_Deine Aufgabe_
Mit wem reiste Marion Gräfin Dönhoff laut dem Auszug über ihre Tagebücher und Briefe im Cabrio in die baltischen Staaten?

_Vorliegender Auszug_
######

Klug und einfühlsam ausgewählt von Irene Bauer, ihrer langjährigen Sekretärin, und ihrem Großneffen Friedrich Dönhoff, beide Vorstandsmitglieder der Marion Dönhoff-Stiftung, präsentiert die hier vorgestellte Publikation das Leben der Marion Gräfin Dönhoff dem Leser anhand von Tagebuchaufzeichnungen und Briefen. Zeitliche Abstände zwischen den Aufzeichnungen oder markanten Anlässen der Briefe kommentierten die Herausgeber sparsam und zurückhaltend, jedoch präzise und informativ. Zusätzlich ist das Buch auch noch mit Bildern aus ihrem Leben und einer ausführlichen Zeittafel ausgestattet.

Von der Romreise als Belohnung für das Abitur, über das Studium in Basel und der Absicht, über Marx zu promovieren, die sie sich aber leicht ausreden lässt zugunsten des Themas über „die Entstehung des östlichen Großgrundbesitzes von der Ordenszeit bis zur Bauernbefreiung“ reichen die Stationen. Weiter geht es über die Reisen in ihrem Cabrio mit Schwester Yvonne in die baltischen Staaten und in das südliche Europa, bis hin zur Safari in Afrika anlässlich eines Besuches bei ihrem Bruder in Kenia.

######

_Datenzeilen_
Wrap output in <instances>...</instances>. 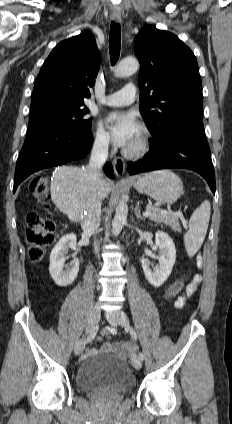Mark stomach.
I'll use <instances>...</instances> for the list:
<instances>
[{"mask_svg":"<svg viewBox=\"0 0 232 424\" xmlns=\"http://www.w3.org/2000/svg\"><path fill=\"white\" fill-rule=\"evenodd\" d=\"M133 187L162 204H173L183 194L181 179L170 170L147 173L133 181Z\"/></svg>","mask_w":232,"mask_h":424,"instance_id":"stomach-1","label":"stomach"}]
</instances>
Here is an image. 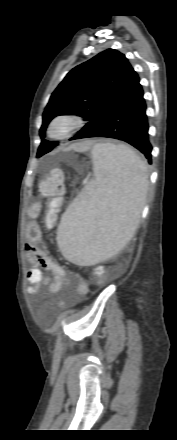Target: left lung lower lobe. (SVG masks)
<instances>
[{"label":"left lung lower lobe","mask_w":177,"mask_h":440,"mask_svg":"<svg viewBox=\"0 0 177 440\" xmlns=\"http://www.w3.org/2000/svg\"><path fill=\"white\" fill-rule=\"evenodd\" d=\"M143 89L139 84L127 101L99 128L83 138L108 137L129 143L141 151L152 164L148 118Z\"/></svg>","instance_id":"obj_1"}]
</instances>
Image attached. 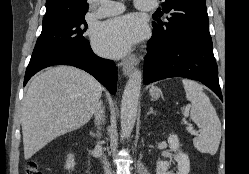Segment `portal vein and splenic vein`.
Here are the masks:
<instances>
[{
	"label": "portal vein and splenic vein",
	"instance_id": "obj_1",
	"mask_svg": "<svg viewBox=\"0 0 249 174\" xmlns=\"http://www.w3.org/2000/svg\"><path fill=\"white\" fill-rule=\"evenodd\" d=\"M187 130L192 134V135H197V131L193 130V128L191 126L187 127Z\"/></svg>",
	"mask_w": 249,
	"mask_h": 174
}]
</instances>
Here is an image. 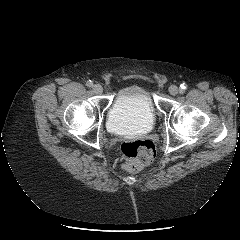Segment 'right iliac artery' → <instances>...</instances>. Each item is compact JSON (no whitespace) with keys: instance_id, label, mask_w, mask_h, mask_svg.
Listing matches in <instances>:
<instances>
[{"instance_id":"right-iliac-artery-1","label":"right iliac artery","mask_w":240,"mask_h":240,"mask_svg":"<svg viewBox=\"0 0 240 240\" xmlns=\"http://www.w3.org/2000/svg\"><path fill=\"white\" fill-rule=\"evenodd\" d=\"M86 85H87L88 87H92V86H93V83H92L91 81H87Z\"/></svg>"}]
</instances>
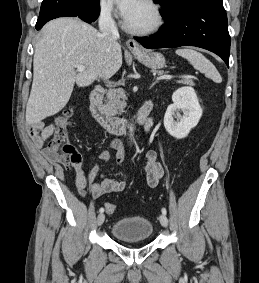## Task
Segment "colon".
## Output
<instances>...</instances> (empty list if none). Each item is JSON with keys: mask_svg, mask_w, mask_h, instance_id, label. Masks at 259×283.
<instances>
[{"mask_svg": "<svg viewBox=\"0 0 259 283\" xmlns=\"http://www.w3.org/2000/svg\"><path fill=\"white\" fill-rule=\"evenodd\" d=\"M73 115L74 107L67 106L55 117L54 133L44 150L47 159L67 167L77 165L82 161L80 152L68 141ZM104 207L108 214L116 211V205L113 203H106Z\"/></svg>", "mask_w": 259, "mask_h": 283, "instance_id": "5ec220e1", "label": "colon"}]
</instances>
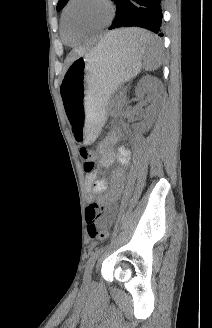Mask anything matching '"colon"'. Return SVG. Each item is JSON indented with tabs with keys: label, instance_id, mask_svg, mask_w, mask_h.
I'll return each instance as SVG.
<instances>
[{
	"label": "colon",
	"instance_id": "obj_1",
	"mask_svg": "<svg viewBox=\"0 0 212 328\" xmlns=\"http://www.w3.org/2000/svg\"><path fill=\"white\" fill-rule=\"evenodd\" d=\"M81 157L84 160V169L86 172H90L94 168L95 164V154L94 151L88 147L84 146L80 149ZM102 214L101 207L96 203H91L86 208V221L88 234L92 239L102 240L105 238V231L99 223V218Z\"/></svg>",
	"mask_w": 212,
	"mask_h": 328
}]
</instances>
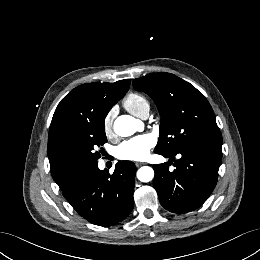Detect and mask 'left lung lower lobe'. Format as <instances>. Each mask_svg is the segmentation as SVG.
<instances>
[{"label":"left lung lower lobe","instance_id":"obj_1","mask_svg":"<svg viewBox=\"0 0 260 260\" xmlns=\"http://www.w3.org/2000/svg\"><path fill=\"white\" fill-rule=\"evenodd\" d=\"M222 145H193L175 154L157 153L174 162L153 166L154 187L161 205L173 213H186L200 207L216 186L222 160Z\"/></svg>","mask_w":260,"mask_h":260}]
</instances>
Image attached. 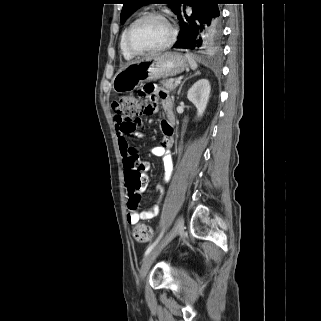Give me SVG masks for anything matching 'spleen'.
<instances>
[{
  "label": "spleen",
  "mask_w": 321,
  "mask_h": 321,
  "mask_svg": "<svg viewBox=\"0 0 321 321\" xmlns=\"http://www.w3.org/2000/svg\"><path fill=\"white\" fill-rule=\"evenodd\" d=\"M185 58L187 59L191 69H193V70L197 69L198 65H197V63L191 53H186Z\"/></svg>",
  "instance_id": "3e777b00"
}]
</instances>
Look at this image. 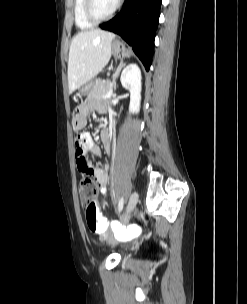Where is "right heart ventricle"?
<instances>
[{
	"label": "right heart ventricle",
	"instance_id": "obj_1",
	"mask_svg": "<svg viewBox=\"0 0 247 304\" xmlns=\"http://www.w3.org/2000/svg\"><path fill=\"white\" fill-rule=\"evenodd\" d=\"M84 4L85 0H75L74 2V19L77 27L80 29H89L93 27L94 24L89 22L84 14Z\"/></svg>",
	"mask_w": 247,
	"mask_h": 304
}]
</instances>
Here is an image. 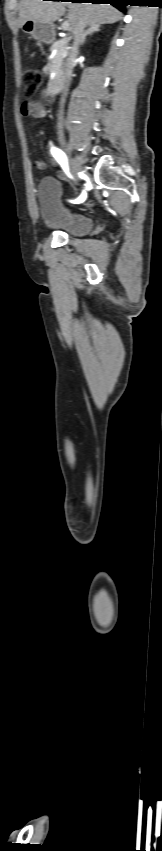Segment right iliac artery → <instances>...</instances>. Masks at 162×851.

######

_Ergebnis der Aufgabe_
Mit ihrer Schwester Yvonne.